Tell al-Fakhar ist ein archäologischer Siedlungshügel in der Provinz Kirkuk, der sich über eine Grundfläche von etwa 200 mal 135 Metern erstreckt und etwa 4,5 Meter über die umgebende Ebene erhebt. Die Stätte enthält Überreste von zwei verschiedenen Besiedlungsphasen mit Baustrukturen, Artefakten und den erwähnten Tontafeln aus antiken Zeiten.
Die Stätte wurde während der Mitanni- und Neo-Assyrischen Zeit besiedelt und zeigt zwei eindeutig unterschiedliche Besiedlungsphasen aus dem zweiten und ersten Jahrtausend v. Chr. Die frühere Mitanni-Phase endete plötzlich und gewaltsam, wie archäologische Funde deuten.
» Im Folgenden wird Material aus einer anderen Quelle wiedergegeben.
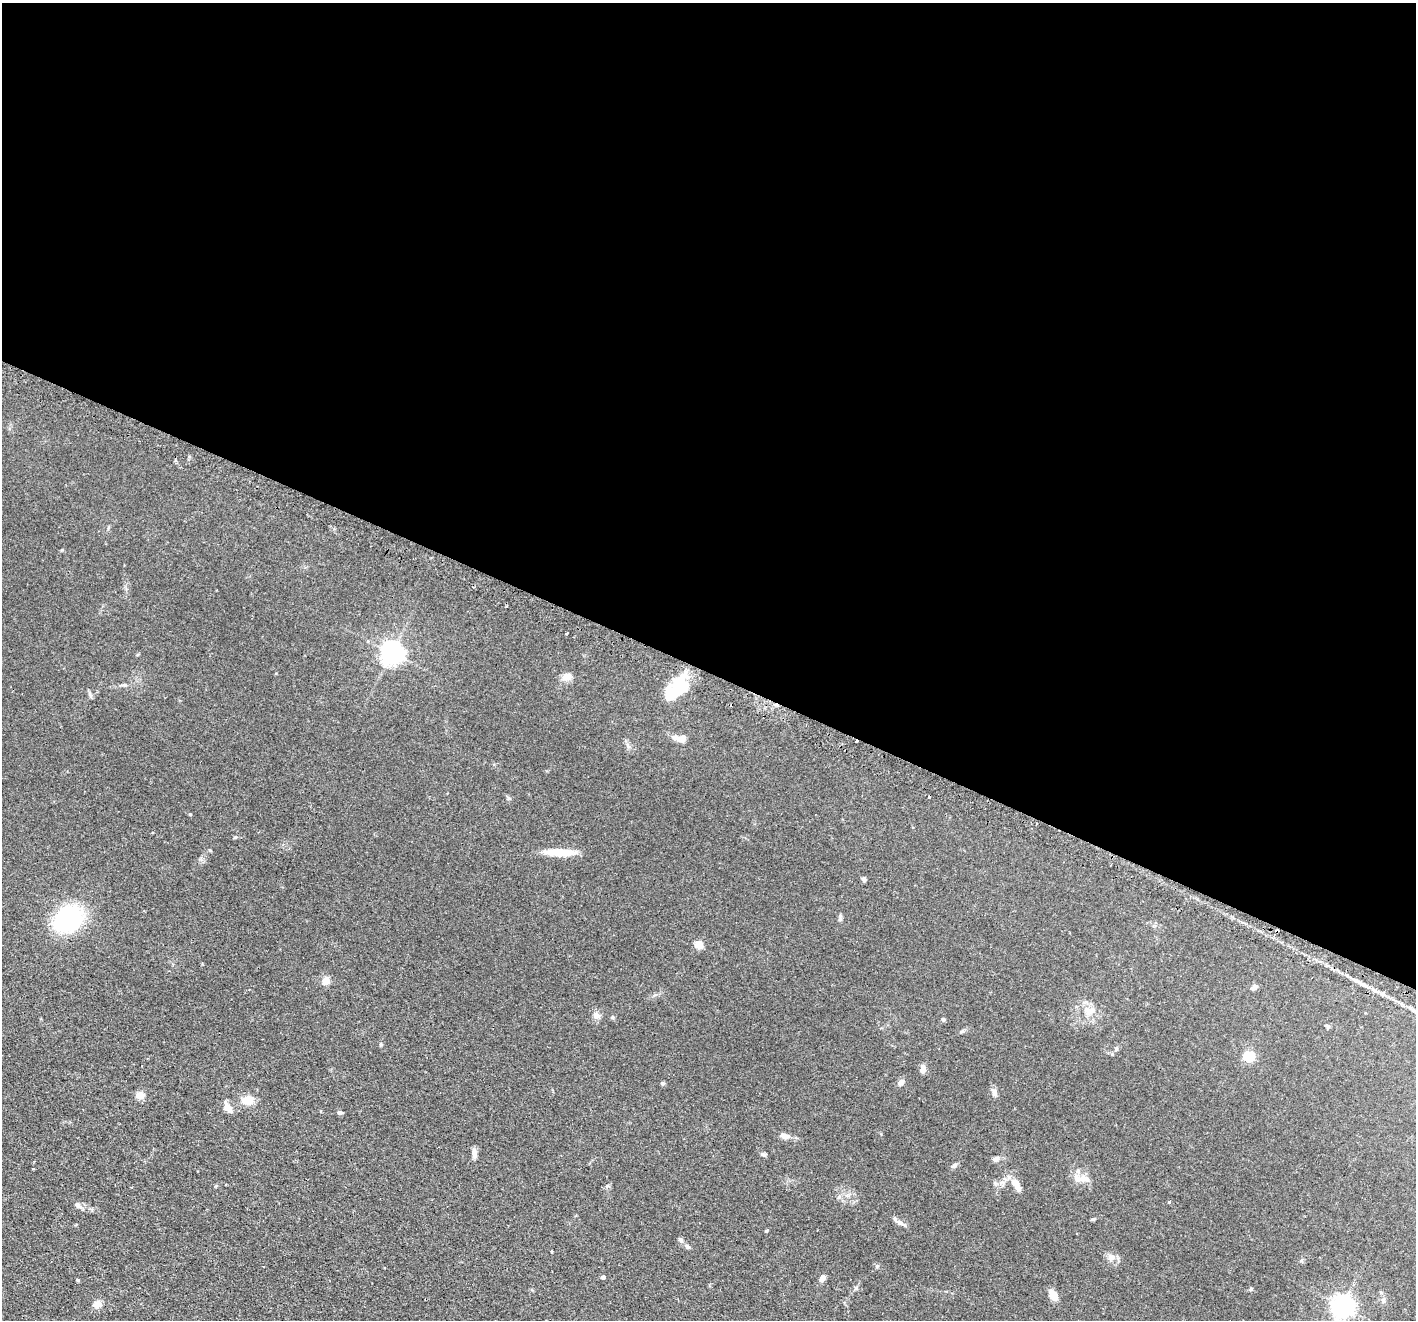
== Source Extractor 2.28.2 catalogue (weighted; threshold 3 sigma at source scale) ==
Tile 3 of 4 x 4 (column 3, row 1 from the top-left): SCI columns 2874-4287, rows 4131-5448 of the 5744 x 5759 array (HDU 1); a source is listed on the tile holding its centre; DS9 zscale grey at full resolution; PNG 1418 x 1322 px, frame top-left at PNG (2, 3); no overlay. Shown black and unused: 51% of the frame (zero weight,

Der Ort war einst ein Zentrum für die Aufbewahrung wichtiger Aufzeichnungen, die Einblicke in die Verwaltung und das tägliche Leben der antiken Mesopotamier geben. Die Menschen hier dokumentierten ihre Geschäfte und Angelegenheiten sorgfältig auf Tontafeln, was zeigt, wie organisiert ihre Gesellschaft war.
Die beste Zeit für einen Besuch ist während der kühleren Wintermonate, da die Sommerhitze in der Region intensiv wird. Der Ort liegt etwa 45 Kilometer nordöstlich von Kirkuk und erfordert eigene Transportmittel oder arrangierte Fahrgelegenheiten, um die liegenden Überreste zu erkunden.
Bei Ausgrabungen wurden 34 menschliche Skelette zusammen mit Kriegswaffen in einem Palastgebäude gefunden, was auf ein katastrophales Ende hinweist. Diese Entdeckung offenbart eine dramatische Episode in der Geschichte des Ortes, die sich in den archäologischen Schichten abzeichnet.